Paris - Roubaix ensiesté
Préparation de stage [de triathlon]

Everybody has become a business man (or woman)

 

    En ce week-end d'avril, nous nous sommes déplacés, ce qui n'est pas si fréquent (1). Nous avons pris des trains, des bus, un taxi, des métros.

Parmi les trains deux TGV. En première, par la grâce de billets qui n'étaient guère plus chers qu'en seconde (2).
Curieusement, là où d'ordinaire on croise des personnes bossant, dont certaines ostensiblement, ces deux trajets furent particulièrement calmes. Le seul bruit fut un homme fredonnant à un moment et auquel l'un de ses voisins immédiat a fait remarquer "Monsieur, vous chantez faux", ce qui était injuste car son fredonnement n'était pas désagréable, mais l'argument le plus efficace pour lui passer l'envie de continuer.
À l'inverse, tous les autres trajets se firent en entendant des conversations directes ou téléphoniques, liées à des affaires en cours. 
Il y a eu le gars de notre banlieue, qui avait des pochettes (sic) à livrer, ne n'inquiète pas, tu me connais, je travaille carré carré.
Les deux dames qui parlaient stratégie managériale ou quasi alors que ce qui transparaissait était aussi que leurs jobs ne devaient pas être très qualifiés.
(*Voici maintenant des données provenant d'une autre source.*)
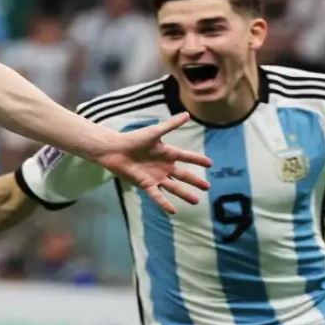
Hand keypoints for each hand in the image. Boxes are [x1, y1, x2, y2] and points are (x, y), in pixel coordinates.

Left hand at [94, 113, 211, 214]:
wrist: (114, 150)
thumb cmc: (133, 139)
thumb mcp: (154, 132)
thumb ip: (171, 125)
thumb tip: (187, 114)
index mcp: (167, 153)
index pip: (186, 156)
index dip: (198, 160)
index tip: (210, 164)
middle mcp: (163, 166)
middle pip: (183, 175)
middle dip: (195, 181)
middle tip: (208, 187)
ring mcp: (155, 176)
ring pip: (173, 187)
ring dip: (185, 194)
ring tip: (196, 201)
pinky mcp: (145, 184)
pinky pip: (157, 195)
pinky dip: (164, 203)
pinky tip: (173, 211)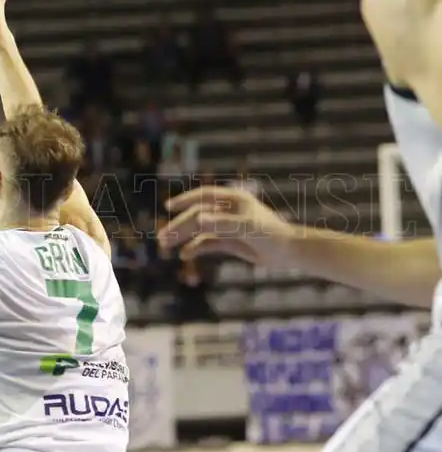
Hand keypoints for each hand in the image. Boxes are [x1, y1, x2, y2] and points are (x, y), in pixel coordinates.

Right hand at [157, 185, 295, 266]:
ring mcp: (228, 226)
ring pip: (199, 230)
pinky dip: (195, 248)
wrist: (290, 253)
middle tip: (162, 237)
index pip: (204, 196)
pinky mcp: (230, 241)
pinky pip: (207, 243)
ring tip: (165, 246)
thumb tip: (197, 220)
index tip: (168, 207)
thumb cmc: (272, 235)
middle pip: (197, 216)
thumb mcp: (247, 227)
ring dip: (182, 237)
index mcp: (233, 200)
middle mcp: (228, 210)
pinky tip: (184, 255)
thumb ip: (222, 223)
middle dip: (179, 226)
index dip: (185, 200)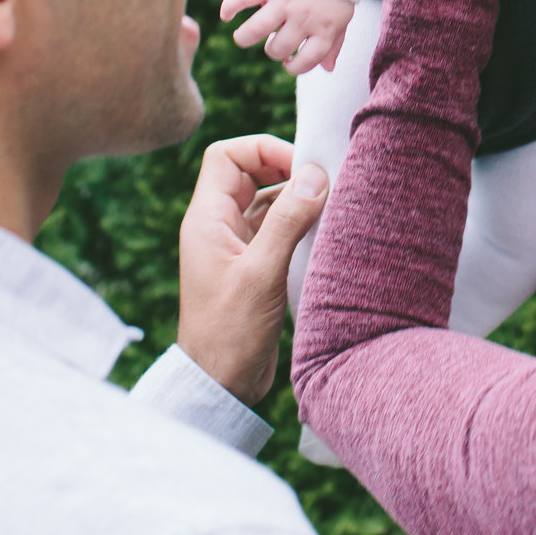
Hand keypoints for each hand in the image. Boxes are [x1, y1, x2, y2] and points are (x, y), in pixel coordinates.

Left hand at [176, 136, 328, 402]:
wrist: (221, 385)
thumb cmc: (230, 332)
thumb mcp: (261, 273)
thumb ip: (287, 220)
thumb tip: (315, 174)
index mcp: (206, 219)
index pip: (226, 156)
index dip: (262, 149)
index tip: (300, 168)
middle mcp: (217, 227)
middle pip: (249, 173)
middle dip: (285, 170)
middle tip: (321, 184)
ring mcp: (235, 247)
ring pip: (265, 201)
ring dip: (295, 198)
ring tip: (329, 207)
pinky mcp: (253, 267)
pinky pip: (275, 229)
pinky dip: (298, 223)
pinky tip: (323, 233)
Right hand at [220, 0, 355, 75]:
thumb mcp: (343, 17)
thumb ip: (335, 43)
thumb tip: (327, 69)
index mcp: (325, 29)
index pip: (306, 61)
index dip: (295, 67)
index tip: (290, 62)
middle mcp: (304, 18)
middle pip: (277, 48)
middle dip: (272, 50)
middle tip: (273, 39)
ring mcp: (285, 1)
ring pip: (255, 30)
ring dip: (244, 37)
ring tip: (243, 37)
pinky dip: (229, 7)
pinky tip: (226, 15)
Mais voilà, il convient désormais de tout vendre et tout stratégiser.
Le taxi qui nous a un peu parlé stratégie d'anticipation dans les choix d'équipement.
Deux jeunes plus ou moins cadres et très dynamiques qui évoquaient des stratégies aussi, de changement d'entreprise et de salaires (j'imagine bruts annuels) à 50 k ou 60 k (K€ I presume), dans "la data", et comment négocier ça, parce qu'on le vaut bien. La jeune femme semblait légèrement en retrait, je crains qu'elle ne puisse prétendre à autant, du simple fait de n'être pas un homme.
Et c'était le week-end.

Le capitalisme l'a emporté, malgré les dégâts qu'il fait et qu'il nous pousse inlassablement à bousiller notre planète, produire toujours plus pour toujours plus d'êtres humains qu'il déshumanise en passant : nous avons tous tout le temps quelque chose à vendre, quelque chose à acheter (3), et nous-même à placer.
Tout n'est plus qu'objectifs, recherches de performances et stratégies.
À l'heure où les "intelligences artificielles" vont nous supplanter dans tout ce qui nécessite une stricte efficacité, ce n'est pourtant pas le moment de perdre l'art de perdre du temps, de faire des choses pour le plaisir ou pour faire plaisir, ou simplement parce que c'est amusant ou que ça fait du bien.
L'art de faire des choses sans compter, sans calculs et sans arrière-pensées, l'art de l'involontaire et du "pas exprès".
Mais il est sans doute déjà trop tard. 
Nous sommes toutes et tous conditioné·e·s.
Et le week-end on ne se relâche pas.

 

(1) Je pense que nous ne saurons plus être aussi mobiles qu'avant la pandémie. Il y a désormais un grand besoin de jours sans rien où l'on se laisse porter par le déroulé de la journée et la nécessité de dormir pour récupérer. 
(2) En fait le problème était plutôt dans l'autre sens, qu'en seconde ils étaient chers. Le prix du train devrait être abordable aussi pour les gens qui ont un emploi à horaires classiques et donc peu de possibilités pour partir en décalés, mais pas nécessairement beaucoup d'argent.
(3) Y compris les acheteurs frugaux qu'en tant que demi-vieux pas spécialement argentés le Joueur de Pétanque et moi sommes.